- Portrait by Walter Stoneman, c. 1916
- Born: 1861 Norwich, England
- Died: 2 September 1940 (aged 78–79) Dorridge, Warwickshire, England
- Education: King Edward VI School, Norwich Lycée de Valenciennes University of Edinburgh University of Birmingham
- Known for: Research on physiology and hibernation
- Spouse: Hannah Culver
- Children: Geoffroy Carlier; Stuart Edmond Wace Carlier; Gwendoline Isobel Maud Carlier
- Scientific career
- Fields: Physiology; Entomology
- Institutions: University of Edinburgh University of Birmingham

= Edmond Carlier =

Scottish physiologist and entomologist

Dr Edmond William Wace Carlier (1861 – 2 September 1940) was a Scottish physiologist and entomologist. He was the principal examiner in physiology for fellowship in the Royal College of Surgeons from 1909 to 1914.

==Life==

Carlier was born in Norwich, the only son of Marie and Antoine Guillaime Carlier. He was educated at the King Edward VI School in Norwich and then attended the Lycee de Valenciennes in France.

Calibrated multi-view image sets
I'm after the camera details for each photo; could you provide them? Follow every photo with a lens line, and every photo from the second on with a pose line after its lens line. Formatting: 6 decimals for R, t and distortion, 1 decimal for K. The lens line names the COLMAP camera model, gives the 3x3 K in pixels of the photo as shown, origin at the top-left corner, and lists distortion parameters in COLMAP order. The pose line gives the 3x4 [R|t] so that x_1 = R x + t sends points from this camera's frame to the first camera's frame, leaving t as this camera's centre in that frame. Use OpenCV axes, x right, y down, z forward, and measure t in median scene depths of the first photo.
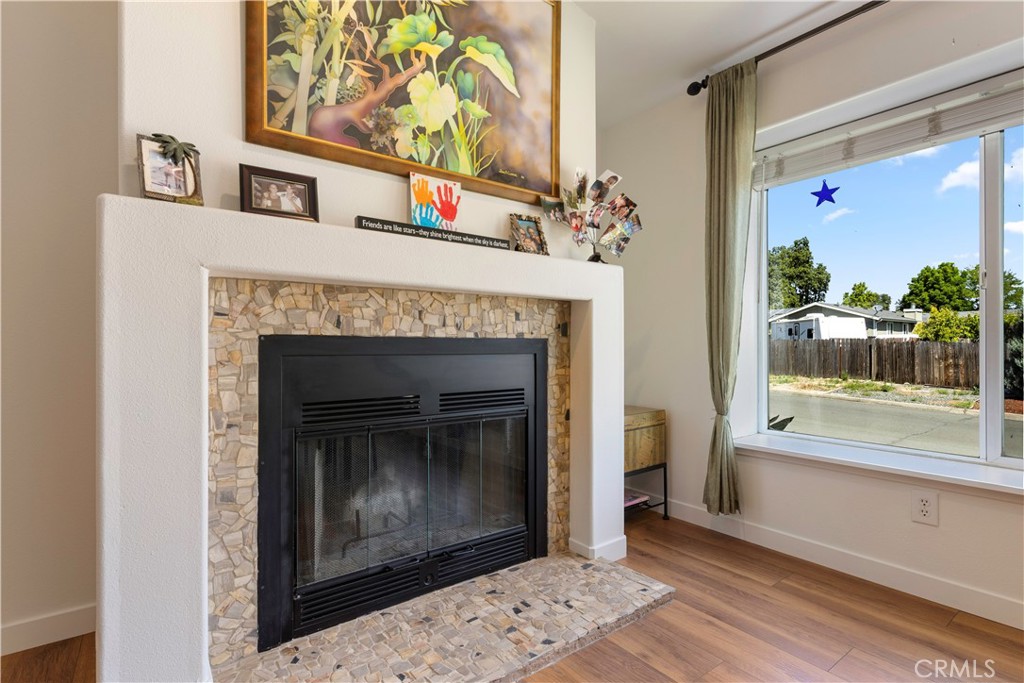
lens RADIAL K [[479.5, 0, 509.7], [0, 479.5, 347.3], [0, 0, 1]] dist [-0.001022, -0.003049]
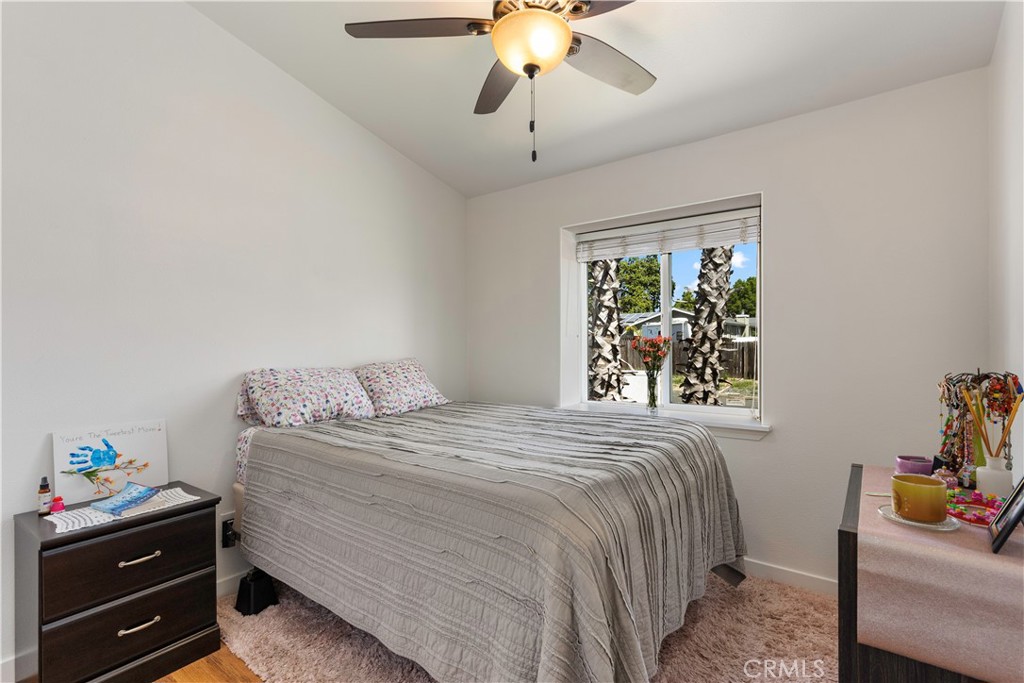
lens RADIAL K [[464.8, 0, 508.0], [0, 464.8, 341.6], [0, 0, 1]] dist [0.000304, -0.000113]
pose [[0.956062, -0.000930, 0.293164, -1.068043], [0.002654, 0.999981, -0.005483, -0.153989], [-0.293153, 0.006020, 0.956047, 1.099274]]
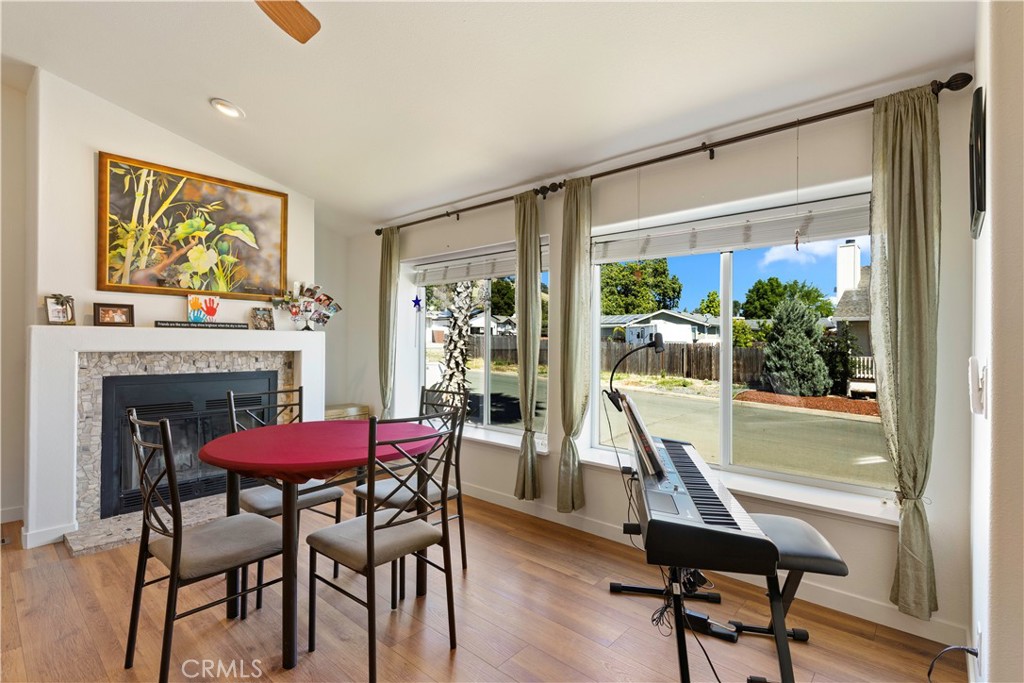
lens RADIAL K [[479.5, 0, 512.2], [0, 479.5, 340.4], [0, 0, 1]] dist [-0.001022, -0.003049]
pose [[0.979230, 0.010060, 0.202503, 0.735458], [-0.009190, 0.999944, -0.005234, -0.165279], [-0.202544, 0.003264, 0.979268, -1.294129]]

THINGS TO DO:
[1] Answer these questions from the Edmond Carlier biography.
(a) In what city was Carlier born?
(b) From what year to what year was he principal examiner in physiology for fellowship in the Royal College of Surgeons?
(c) Who was his spouse?
[2] Write the next part of the Edmond Carlier biography, starting after its last sentence.
The entries are separate from the Edmond Carlier biography.

REPLIES:
[1]
(a) Norwich
(b) 1909 to 1914
(c) Hannah Culver

[2]
Later he graduated from the University of Edinburgh where he gained an MD on hibernation in 1891 before also receiving a MSc degree from the University of Birmingham. From 1895 he acted as assistant lecturer in physiology at the University of Edinburgh. In 1899 he received a professorship in Physiology from the University of Birmingham. He remained at the University until he retired in 1927.

In 1898 he was elected a Fellow of the Royal Society of Edinburgh.

In 1926 he was involved in the bicentenary celebrations of the Medical Faculty at the University of Edinburgh. In his spare time he was a keen butterfly collector.

He died at Morningside in Dorridge in Warwickshire on 2 September 1940.

==Family==
In 1898 he married Hannah Culver (d.1929). They had two sons, Geoffroy Carlier and Stuart Edmond Wace Carlier (1899-1962). His daughter Gwendoline Isobel Maud Carlier was also an academic.